Here are a list of some recent talks that I want to share with the rest of the world. Enjoy!

PRESENTATIONS

Tiny Robot Learning: Tiny Machine Learning (tinyML) for Robotics, at Conference on Robot Learning (2021), Keynote talk., Wednesday, November 10, 2021:
Tiny machine learning (tinyML) is a fast-growing and emerging field at the intersection of machine learning (ML) algorithms and low-cost embedded systems. It enables on-device analysis of sensor data (vision, audio, IMU, etc.) at ultra-low-power consumption (<1mW). Moving machine learning compute close to the sensor(s) allows for an expansive new variety of always-on ML use-cases, especially in size, weight and power (SWaP) constrained robots. This talk introduces the broad vision behind tinyML, and specifically, it focuses on exciting new applications that tinyML enables for cheap and... Read more about Tiny Robot Learning: Tiny Machine Learning (tinyML) for Robotics
TinyMLPerf: Benchmarking Ultra-low Power Machine Learning Systems, at TinyML Summit 2020 (http://tinyml.org), Thursday, February 13, 2020:

Tiny machine learning (ML) is poised to drive enormous growth within the IoT hardware and software industry.

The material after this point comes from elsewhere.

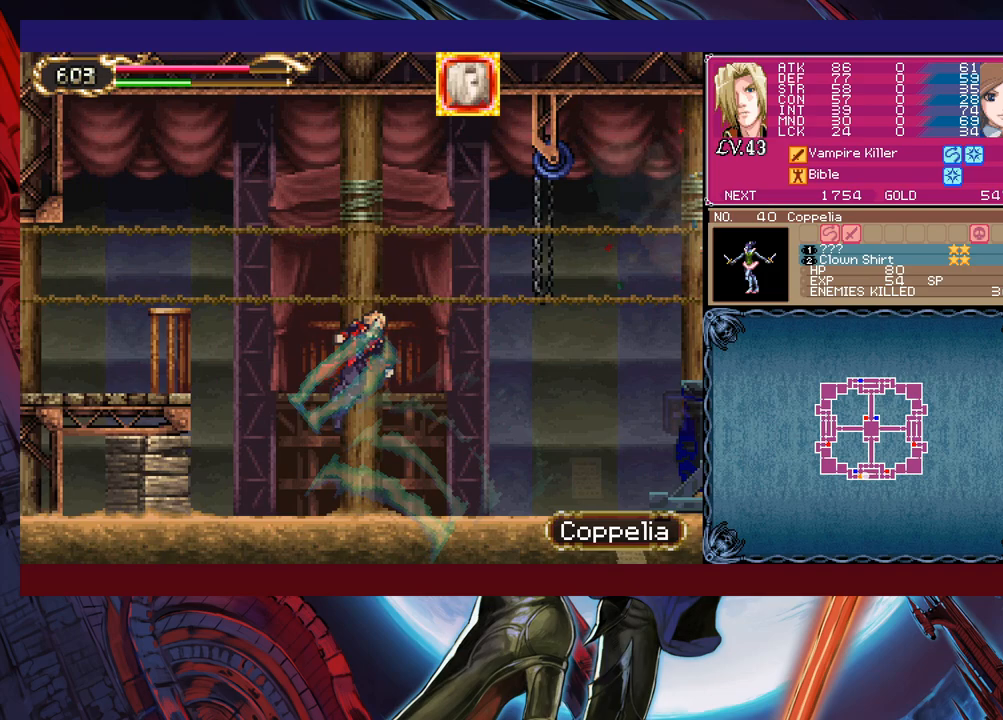
{"buttons": ["B"], "left_stick": "down-left", "events": [[83, "left_stick", "left"], [117, "B", "up"], [183, "B", "down"], [417, "B", "up"], [417, "left_stick", "down-left"], [483, "B", "down"]]}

Measuring the performance of these rapidly proliferating systems, and comparing them in a meaningful way presents a considerable challenge; the complexity and dynamicity of the field obscure the measurement of progress and make embedded ML application and system design and deployment intractable. To foster more systematic development, while enabling innovation, a fair, replicable, and robust method of evaluating tinyML systems is required. A reliable and widely accepted tinyML...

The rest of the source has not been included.